**Document passage:**
——

I wanted to ask Captain
Smith. But before words could form in my mouth she gave me the gimlet eye and
ordered me to sit down and stay out of her way. Her tone and bearing evoked
keelhauling and the cat o’ nine tails. I immediately sat, put my hands on my
knees and looked straight ahead.
Mary McMillan, enormously
pleased, let go a laugh blast. Changing the subject, I asked her how big her
business was. "We’re about 65-85 employees, depending on the jobs we
have, and running about $5-7 million a year. In this market everyone knows
everyone else and I’d say about 90% of our work is repeat business."
Closing in on an oil tanker
named Long Beach , which was getting really, I mean surreally
big, like something out of Alice in Wonderland, I asked Ms. McMillan how
often her taxis visit ships riding at anchor?
"The contract says every
four hours. We bring out fresh food, that kind of thing and take back garbage
and crew heading for home or a night on the town. The big change is in the
environmental safety concerns. It’s just clear liquid and bird feathers
now."
Come again? Bird feathers?
Ms. McMillan and Captain
Smith thought about it. "Well, by clear liquids it means all you can throw
over the side these days is water, everything else has to be taken ashore. I
guess by bird feathers they mean it’s OK to throw seagull feathers over the
side, but everything else has to be given to us for handling on shore".
"Environmental issues
are really a big deal for us," continued Ms. McMillan. "We’ve spent
hundreds of thousands re-powering our boats with cleaner engines. And we did it
because it’s the right thing to do, not because someone made us do it".
The square of her jaw, and uncharacteristic seriousness, spoke volumes about her
love of the Bay. "But serious and important as all that is, safety is still
number one with us. My workers, the folks out her on the ships, they depend on
us for their lives, really".

——

**Source data:**

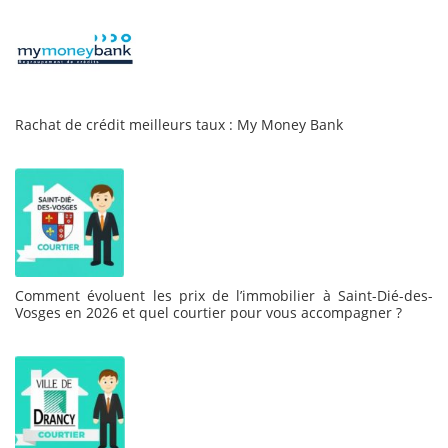
Rachat de crédit meilleurs taux : My Money Bank
Comment évoluent les prix de l’immobilier à Saint-Dié-des-
Vosges en 2026 et quel courtier pour vous accompagner ?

——

**Using the information:**
[a] Answer these from the passage about the water taxi business:
(i) How many employees does the business have?
(ii) How often does the contract say the taxis visit ships at anchor?
(iii) What is the name of the oil tanker the boat approaches?
[b] Copy the passage about the water taxi business word for word, from "Closing in on" up to and including "again? Bird feathers?".
The material isn't needed for anything here.

**Answers below:**
[a]
(i) About 65 to 85, depending on the jobs they have.
(ii) Every four hours.
(iii) Long Beach.

[b]
Closing in on an oil tanker
named Long Beach , which was getting really, I mean surreally
big, like something out of Alice in Wonderland, I asked Ms. McMillan how
often her taxis visit ships riding at anchor?
"The contract says every
four hours. We bring out fresh food, that kind of thing and take back garbage
and crew heading for home or a night on the town. The big change is in the
environmental safety concerns. It’s just clear liquid and bird feathers
now."
Come again? Bird feathers?